Yeah I know, I said I was done... but Im not.. I guess I'll be done when I get home and start smoking but anyways.. I dont think I did too bad.
719922 Camacho 10th Anniversary 11/18 (21) 1 of 1 at $124.00 WON May 06, 08:34 PM

719892 A. Fernandez Robusto (20) 1 of 1 at $43.00 WON May 06, 07:46 PM

718148 Perdomo Reserve Limited Oscuro 'R' - Box of 20 1 of 1 at $43.00 WON May 05, 11:05 PM 
717985 Casa Fuego Belicoso - Box of 21 1 of 1 at $43.00 WON May 04, 11:22 PM


----------



## DBCcigar (Apr 24, 2008)

WOW!

What a haul!

I love the Casa Fuego! That's a great stick. The other ones are nice, too. How is the A. Fernandez? I have a few, but haven't tried one yet.


----------



## SMOKE20 (Apr 26, 2008)

That is an awesome haul


----------



## Vinnie (Nov 27, 2008)

Dude, that must put you at aobut 100 plus boxes in your stash, very nice in deed!
Vinnie


----------



## Acesfull (Dec 9, 2007)

DBCcigar said:


> How is the A. Fernandez? I have a few, but haven't tried one yet.
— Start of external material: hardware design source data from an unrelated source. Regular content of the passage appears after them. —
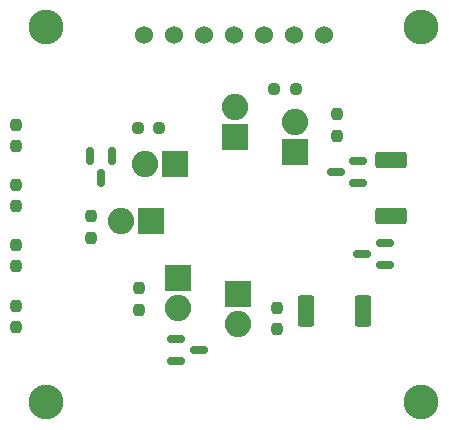
<source format=gbr>
%TF.GenerationSoftware,KiCad,Pcbnew,7.0.7*%
%TF.CreationDate,2023-11-05T11:25:07-06:00*%
%TF.ProjectId,LEDBreakout_Hardware,4c454442-7265-4616-9b6f-75745f486172,rev?*%
%TF.SameCoordinates,Original*%
%TF.FileFunction,Soldermask,Top*%
%TF.FilePolarity,Negative*%
%FSLAX46Y46*%
G04 Gerber Fmt 4.6, Leading zero omitted, Abs format (unit mm)*
G04 Created by KiCad (PCBNEW 7.0.7) date 2023-11-05 11:25:07*
%MOMM*%
%LPD*%
G01*
G04 APERTURE LIST*
G04 Aperture macros list*
%AMRoundRect*
0 Rectangle with rounded corners*
0 $1 Rounding radius*
0 $2 $3 $4 $5 $6 $7 $8 $9 X,Y pos of 4 corners*
0 Add a 4 corners polygon primitive as box body*
4,1,4,$2,$3,$4,$5,$6,$7,$8,$9,$2,$3,0*
0 Add four circle primitives for the rounded corners*
1,1,$1+$1,$2,$3*
1,1,$1+$1,$4,$5*
1,1,$1+$1,$6,$7*
1,1,$1+$1,$8,$9*
0 Add four rect primitives between the rounded corners*
20,1,$1+$1,$2,$3,$4,$5,0*
20,1,$1+$1,$4,$5,$6,$7,0*
20,1,$1+$1,$6,$7,$8,$9,0*
20,1,$1+$1,$8,$9,$2,$3,0*%
G04 Aperture macros list end*
%ADD10RoundRect,0.237500X-0.237500X0.250000X-0.237500X-0.250000X0.237500X-0.250000X0.237500X0.250000X0*%
%ADD11C,2.946400*%
%ADD12RoundRect,0.237500X0.250000X0.237500X-0.250000X0.237500X-0.250000X-0.237500X0.250000X-0.237500X0*%
%ADD13RoundRect,0.150000X0.587500X0.150000X-0.587500X0.150000X-0.587500X-0.150000X0.587500X-0.150000X0*%
%ADD14RoundRect,0.249999X-1.075001X0.450001X-1.075001X-0.450001X1.075001X-0.450001X1.075001X0.450001X0*%
%ADD15RoundRect,0.237500X0.237500X-0.250000X0.237500X0.250000X-0.237500X0.250000X-0.237500X-0.250000X0*%
%ADD16RoundRect,0.150000X-0.587500X-0.150000X0.587500X-0.150000X0.587500X0.150000X-0.587500X0.150000X0*%
%ADD17RoundRect,0.150000X-0.150000X0.587500X-0.150000X-0.587500X0.150000X-0.587500X0.150000X0.587500X0*%
%ADD18C,1.524000*%
%ADD19RoundRect,0.249999X0.450001X1.075001X-0.450001X1.075001X-0.450001X-1.075001X0.450001X-1.075001X0*%
%ADD20R,2.240000X2.240000*%
%ADD21O,2.240000X2.240000*%
G04 APERTURE END LIST*
D10*
%TO.C,R9*%
X66040000Y-71731500D03*
X66040000Y-73556500D03*
%TD*%
D11*
%TO.C,REF\u002A\u002A*%
X68580000Y-63500000D03*
%TD*%
D10*
%TO.C,R11*%
X66040000Y-81891500D03*
X66040000Y-83716500D03*
%TD*%
%TO.C,R12*%
X66040000Y-87075000D03*
X66040000Y-88900000D03*
%TD*%
D12*
%TO.C,R1*%
X89722000Y-68707000D03*
X87897000Y-68707000D03*
%TD*%
D13*
%TO.C,Q1*%
X95009000Y-76703000D03*
X95009000Y-74803000D03*
X93134000Y-75753000D03*
%TD*%
D11*
%TO.C,REF\u002A\u002A*%
X100330000Y-63500000D03*
%TD*%
D14*
%TO.C,R8*%
X97803000Y-74689000D03*
X97803000Y-79489000D03*
%TD*%
D15*
%TO.C,R2*%
X93231000Y-72667500D03*
X93231000Y-70842500D03*
%TD*%
D11*
%TO.C,REF\u002A\u002A*%
X100330000Y-95250000D03*
%TD*%
D10*
%TO.C,R5*%
X76467000Y-85574500D03*
X76467000Y-87399500D03*
%TD*%
%TO.C,R4*%
X72403000Y-79478500D03*
X72403000Y-81303500D03*
%TD*%
D13*
%TO.C,Q4*%
X97216500Y-83627000D03*
X97216500Y-81727000D03*
X95341500Y-82677000D03*
%TD*%
D16*
%TO.C,Q3*%
X79593500Y-89855000D03*
X79593500Y-91755000D03*
X81468500Y-90805000D03*
%TD*%
D11*
%TO.C,REF\u002A\u002A*%
X68580000Y-95250000D03*
%TD*%
D17*
%TO.C,Q2*%
X74181000Y-74373500D03*
X72281000Y-74373500D03*
X73231000Y-76248500D03*
%TD*%
D10*
%TO.C,R6*%
X88151000Y-87249000D03*
X88151000Y-89074000D03*
%TD*%
D18*
%TO.C,Conn1*%
X76835000Y-64135000D03*
X79375000Y-64135000D03*
X81915000Y-64135000D03*
X84455000Y-64135000D03*
X86995000Y-64135000D03*
X89535000Y-64135000D03*
X92075000Y-64135000D03*
%TD*%
D12*
%TO.C,R3*%
X78141500Y-72009000D03*
X76316500Y-72009000D03*
%TD*%
D19*
%TO.C,R7*%
X95377000Y-87503000D03*
X90577000Y-87503000D03*
%TD*%
D10*
%TO.C,R10*%
X66040000Y-76811500D03*
X66040000Y-78636500D03*
%TD*%
D20*
%TO.C,D1*%
X84595000Y-72771000D03*
D21*
X84595000Y-70231000D03*
%TD*%
D20*
%TO.C,D5*%
X79769000Y-84709000D03*
D21*
X79769000Y-87249000D03*
%TD*%
D20*
%TO.C,D2*%
X89675000Y-74041000D03*
D21*
X89675000Y-71501000D03*
%TD*%
D20*
%TO.C,D3*%
X79515000Y-75057000D03*
D21*
X76975000Y-75057000D03*
%TD*%
D20*
%TO.C,D6*%
X84849000Y-86065000D03*
D21*
X84849000Y-88605000D03*
%TD*%
D20*
%TO.C,D4*%
X77483000Y-79883000D03*
D21*
X74943000Y-79883000D03*
%TD*%
M02*

</source>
 Not sure but Im a sucker for a good ligero leaf wrapped in a nice ecuadorian wrapper.


----------



## slyder (Mar 17, 2009)

Your gonna be like a kid in a candy store when you get home.


----------



## karmaz00 (Dec 5, 2007)

wow sweet haul


----------



## popNsmoke (Apr 4, 2009)

are you opening up your own B&M when u get back?......great haul


----------



## mc2712 (Mar 14, 2008)

Great freakin haul!!!!!!!!!!


----------



## JGD (Mar 2, 2009)

Out of curiosity, is there one stick that you are looking forward to the most when you get home? It seems like you have quite the selection.


----------



## azpostal (Jul 12, 2008)

Another great haul.


----------



## Rubix^3 (Nov 10, 2008)

Ok, I have been watching these post of yours for some time, and now I am curious...
How many freakin' cigars do have by now dude? Do you know something we don't know? Are you also stockpiling ammo and canned food in some secret underground facility?
My head is spinning as I contemplate the numbers.:faint:


----------



## Cypress (Jun 27, 2007)

When you bring the haul your really bring the haul.


----------



## Jack Straw (Nov 20, 2008)

So when's the party?


----------



## Acesfull (Dec 9, 2007)

Rubix^3 said:


> Ok, I have been watching these post of yours for some time, and now I am curious...
> How many freakin' cigars do have by now dude? Do you know something we don't know? Are you also stockpiling ammo and canned food in some secret underground facility?
> My head is spinning as I contemplate the numbers.:faint:


1. Someone counted about 1,200 since my posts from Jan 1 to May 1

2. Tobacco taxes are just going to go up through the Obama Admin, Im just preparing myself for when I cant afford them anymore

anyways, these came in today..


----------



## eboniknight (Dec 3, 2008)

WOW...the mother lode!!! :first:


----------



## ProBe (Jan 8, 2009)

Great haul !!!!!!!!!!


----------